Surviving cancer depends on a lot of factors, but it is widely known that mental fortitude can have a huge impact on your chances, providing other things are in your favour too. There is a lot to admire about someone being brave, determined and tough enough not only to get through the illness and the aggressive treatment, but also to stop cancer from preventing them from enjoying life and achieving their personal goals afterwards. There is even more to admire if they take their experiences and use them to try and do good for other people going through the same thing, by getting involved with charities. But apparently, it isn't enough to admire that in and of itself and find it inspiring when it is a celebrity rather than a nice lady you know. Because once the media has got its claws into someone's "narrative", the cost of admiration is the responsibility to behave like a saint, or face its wrath.

The other thing, then, is that sport isn't really like that either. Being the best at something, when it comes to sport, requires a lot of things - some inherent, some mental - but not one of them is "being a lovely person". Talent is also arbitrary, and that means that the highest echelons of sport are filled with the same complicated combination of personalities as most other populations. There are extremes of goodness and philanthropy and cuntish Joey Bartonyness, but most sportsmen, like the rest of us, exist somewhere in the middle, just sort of bodding about being human and sometimes a bit shit. And that shouldn't matter in sport. This is where this obsession with creating a narrative that fits with our age old understanding of how stories are supposed to go just shouldn't be applied to sport.
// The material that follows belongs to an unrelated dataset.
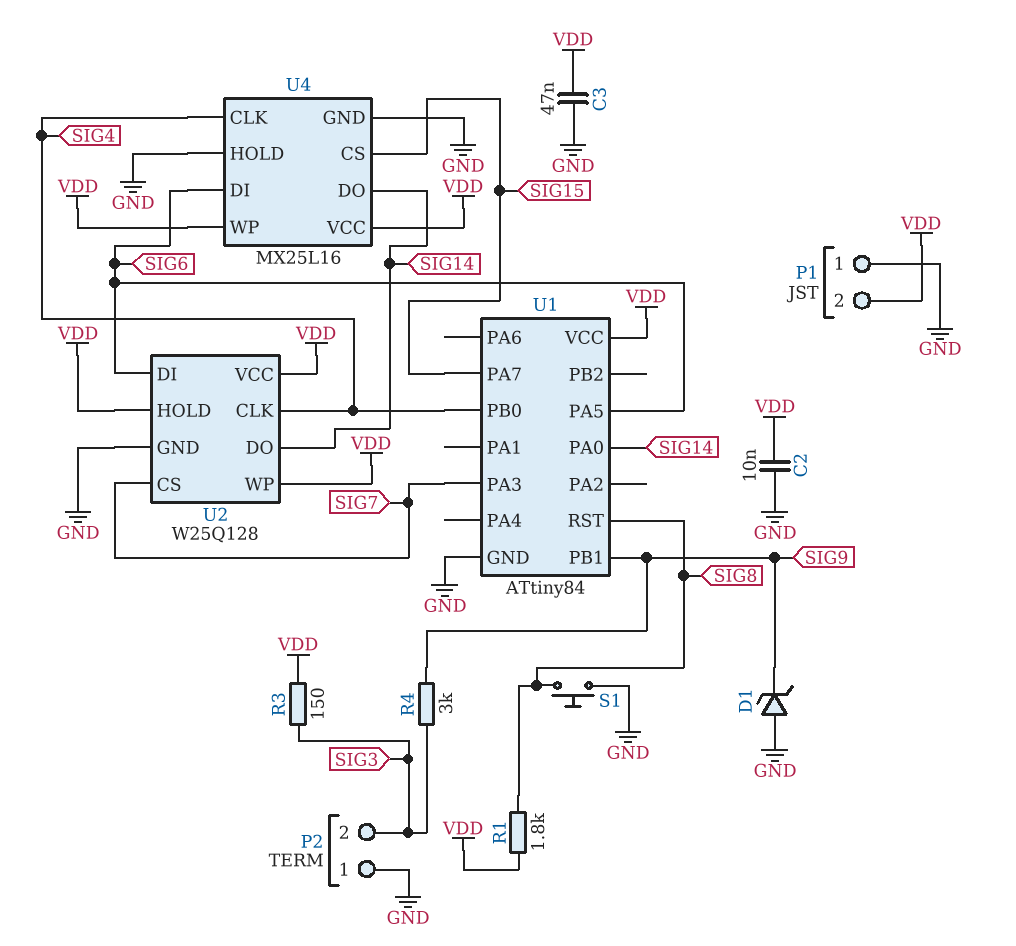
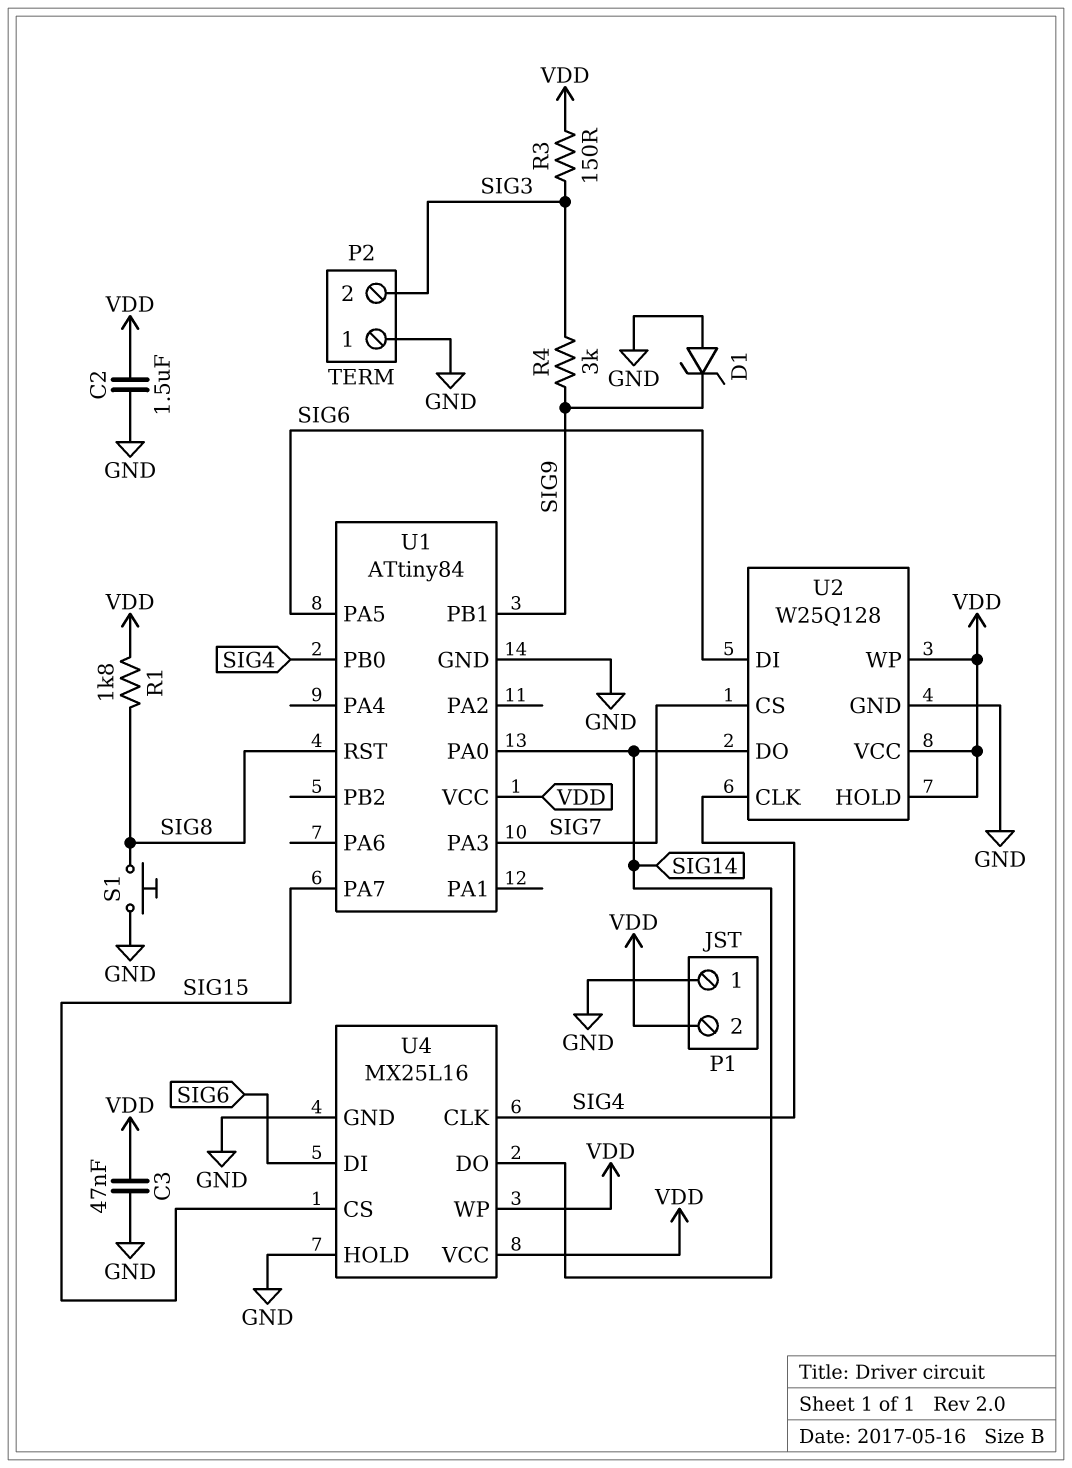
C2: 10nF (GND, VDD) -> 1.5uF (GND, VDD)

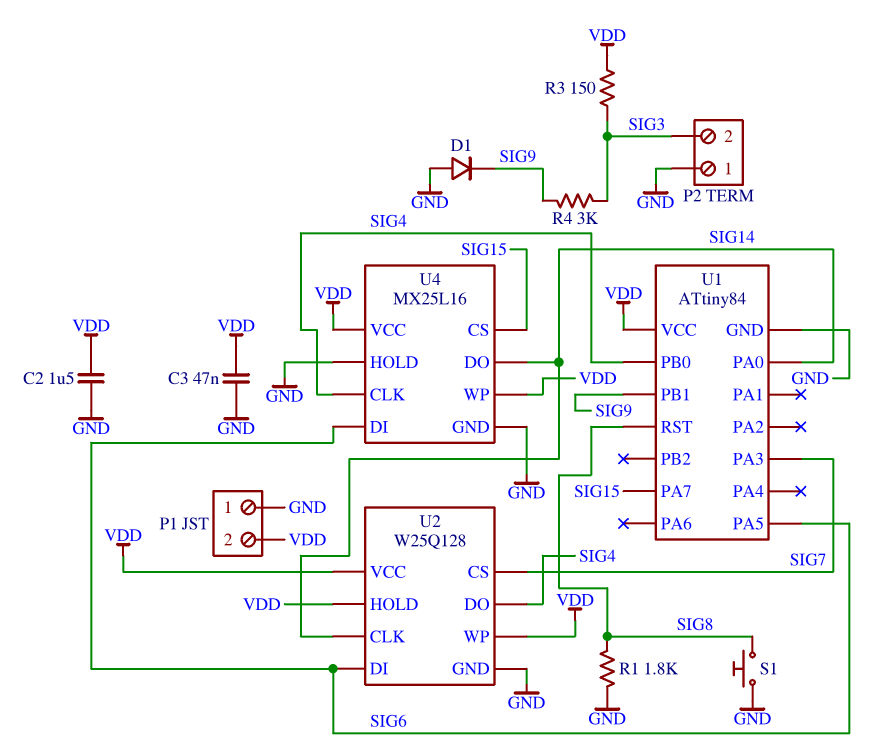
D1: zener (A GND, K SIG9) -> diode (A GND, K SIG9)
R1: 1.8k (SIG8, VDD) -> 1.8k (GND, SIG8)
U2 pin CLK: SIG4 -> SIG14
U2 pin DO: SIG14 -> SIG4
You see, while talent is arbitrary, results are absolute. If a guy is the fastest, or scores the most points, or has the most skill, then he is a sporting hero. It doesn't matter whether he has Didier Drogba's record of giving to charity or Kaka's story of triumph over adversity, or whether he's a perceived asshole who cheats on his wife or gets in fights outside of nightclubs - those things don't alter the results. Sport isn't a movie where you are likely to get the ending you want. Sport isn't there to teach us how to live better lives or to shine a light on the human fucking soul. It is ultimately, just a bunch of stuff that happened.

For me, that makes it better than a movie. It's not escapism, it's real, and that means it can still surprise you. There isn't that sense of security you get with knowing that, while you can't see how just yet, good will ultimately prevail and everything will make sense - and that's a sense of security that you can't always depend on in real life. But this is something the media, especially in America, struggles with, and why sportsmen falling from grace offends people more than really, it logically should.

When you build up a story about someone and get people to buy into it, sometimes it turns out to be a load of old crap, and that upsets people disproportionately to the actual crime committed, because as has been demonstrated, people get really fucking pissy when someone makes them look a fool.

Lance Armstrong cheated, and lied, and supposedly did a whole host of other things he isn't very proud of, like bullying people who threatened to call him out on his bad behaviour. But he isn't even the only one in his own peer group to do that. Be angry with him, by all means, for denying the people who should have won the 7 Tour de France trophies that now have no winner, be angry with him for making a mockery of the grand and noble sport of, er, cycling, but don't be angry with him for not turning out to be the fucking angel you were promised he was by an industry desperate to make every person of note's journey fit a literary template.